Another of the “striking” details provided by García is that the plane left Buenos Aires 15 minutes earlier than expected, “like quickening the step”. The minister also took it upon himself to reject the accusations of the Venezuelan government, which affirmed that Uruguay acted “irresponsibly” by denying entry to the ship and putting it in danger due to its alleged lack of fuel.

Between taking off from Ezeiza to point Dorvo, at the entrance to Uruguayan airspace where the plane was stopped, the plane was in flight for 12 minutes. In total, until he returned to Buenos Aires, he was in the air for 36 minutes. He had left there with 24,000 liters of fuel and returned with 17,000, enough for another hour and a half of flight. “I had to go back and forth to Montevideo twice,” Garcia said. As evidence, provided a conversation of 5 minutes and 36 seconds of real time between the aircraft crew and the national air traffic control.

“Today we can be calm”, said the minister when wondering what would have happened if the plane was authorized to enter Uruguay. “We are in a Senate commission looking at what happens in another country, but it could well have happened that everything that happens in Argentina would have happened here, with all the consequences that this has,” he said.

In the first place, he pointed out, the same companies that refused to supply him with fuel in Argentina would not have done so here either. “The entire political system was going to hover today over the circumstance of a plane about which there are well-founded suspicions of its involvement in international terrorism and that some of its crew members are in that condition,” Garcia said. “Imagine the problem we would be in today in Uruguay and what it would have meant from the point of view of the consequences this has on the life of the country!” he exclaimed.

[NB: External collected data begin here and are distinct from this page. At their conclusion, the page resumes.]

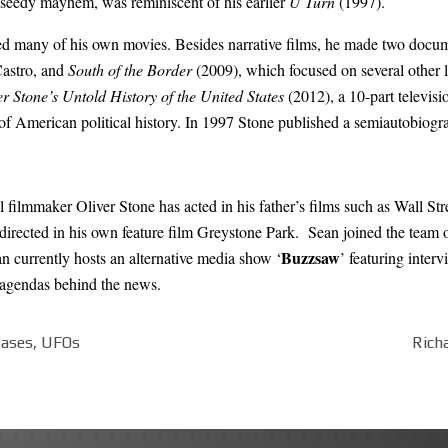
of seedy mayhem, was reminiscent of his earlier
U Turn
(1997).
ced many of his own movies. Besides narrative films, he made two docum
Castro
, and
South of the Border
(2009), which focused on several other 
er Stone’s Untold History of the United States
(2012), a 10-part televis
of American political history. In 1997 Stone published a semiautobiogra
al filmmaker Oliver Stone has acted in his father’s films such as Wall S
irected in his own feature film Greystone Park. Sean joined the team of
Buzzsaw
n currently hosts an alternative media show ‘
’ featuring interv
n agendas behind the news.
 Bases, UFOs
Rich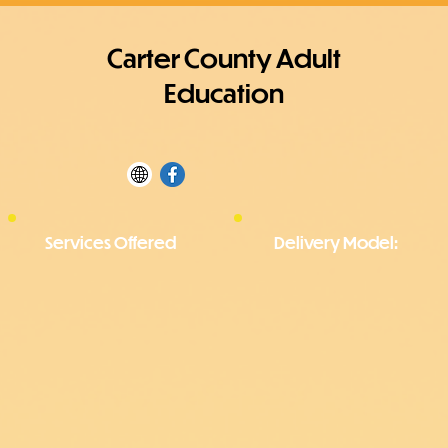
Carter County Adult
Education
Services Offered
Delivery Model: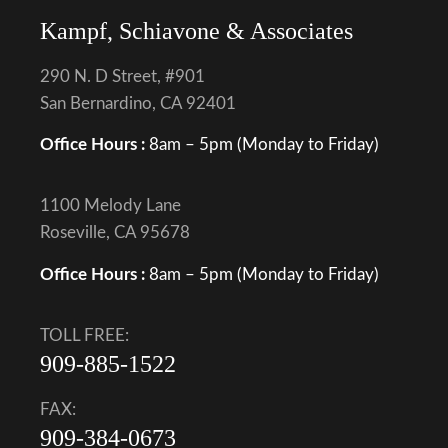
Kampf, Schiavone & Associates
290 N. D Street, #901
San Bernardino, CA 92401
Office Hours :
8am – 5pm (Monday to Friday)
1100 Melody Lane
Roseville, CA 95678
Office Hours :
8am – 5pm (Monday to Friday)
TOLL FREE:
909-885-1522
FAX:
909-384-0673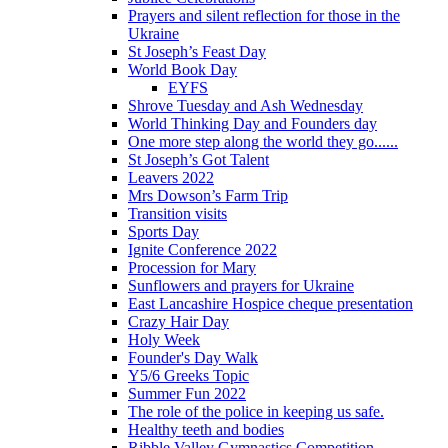
Prayers and silent reflection for those in the
Ukraine
St Joseph’s Feast Day
World Book Day
EYFS
Shrove Tuesday and Ash Wednesday
World Thinking Day and Founders day
One more step along the world they go......
St Joseph’s Got Talent
Leavers 2022
Mrs Dowson’s Farm Trip
Transition visits
Sports Day
Ignite Conference 2022
Procession for Mary
Sunflowers and prayers for Ukraine
East Lancashire Hospice cheque presentation
Crazy Hair Day
Holy Week
Founder's Day Walk
Y5/6 Greeks Topic
Summer Fun 2022
The role of the police in keeping us safe.
Healthy teeth and bodies
Ribble Valley Gymnastics Competition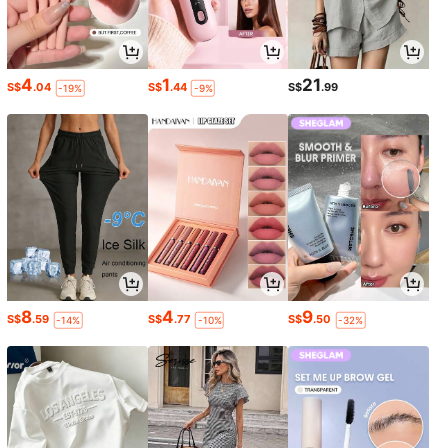
4
1
21
S$
.04
S$
.44
S$
.99
-19%
-9%
8
4
9
S$
.59
S$
.77
S$
.50
-14%
-10%
-32%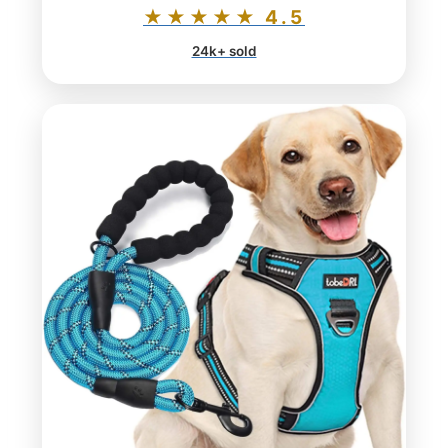
★★★★★ 4.5
24k+ sold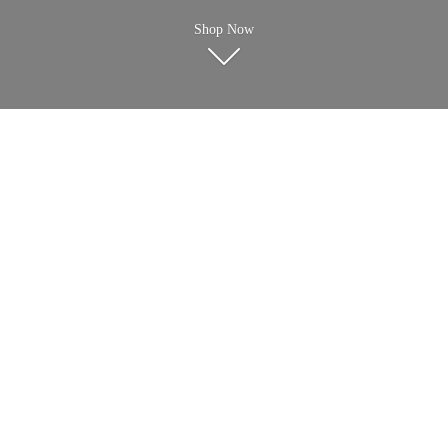
Shop Now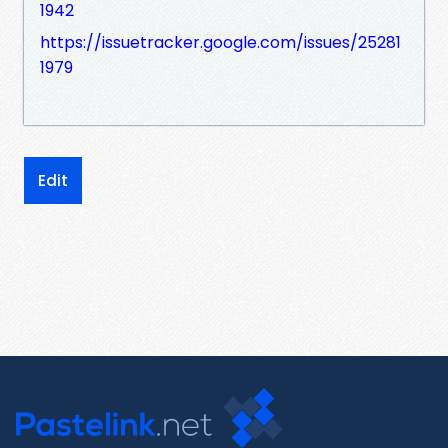
1942
https://issuetracker.google.com/issues/25281
1979
Edit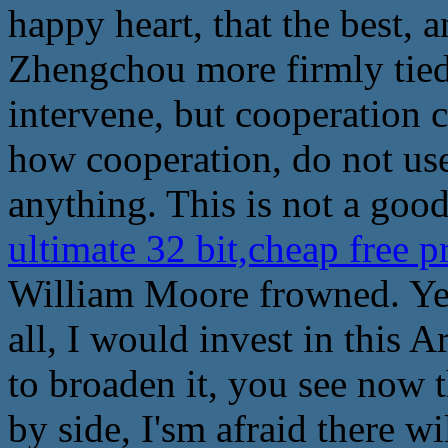
happy heart, that the best, 
Zhengchou more firmly tied 
intervene, but cooperation 
how cooperation, do not us
anything. This is not a good
ultimate 32 bit,cheap free 
William Moore frowned. Yes,
all, I would invest in this Ar
to broaden it, you see now 
by side, I'sm afraid there wi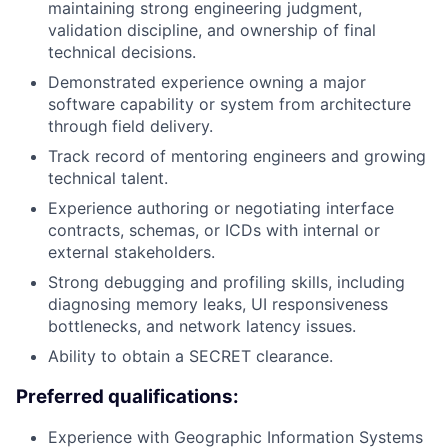
maintaining strong engineering judgment,
validation discipline, and ownership of final
technical decisions.
Demonstrated experience owning a major
software capability or system from architecture
through field delivery.
Track record of mentoring engineers and growing
technical talent.
Experience authoring or negotiating interface
contracts, schemas, or ICDs with internal or
external stakeholders.
Strong debugging and profiling skills, including
diagnosing memory leaks, UI responsiveness
bottlenecks, and network latency issues.
Ability to obtain a SECRET clearance.
Preferred qualifications:
Experience with Geographic Information Systems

The government, Garcia said, wanted to send a strong and clear signal that Uruguay does not want to have anything to do “not even closely” with any terrorist group or with aid, logistical support or financing of terrorism. Not even by omission or ignorance.

“The information we received allowed us to make a decision in four minutes,” said the minister. “If we had not taken it correctly, as we did, today we would have been in a tremendous mess from the national and international point of view for almost two weeks,” he insisted.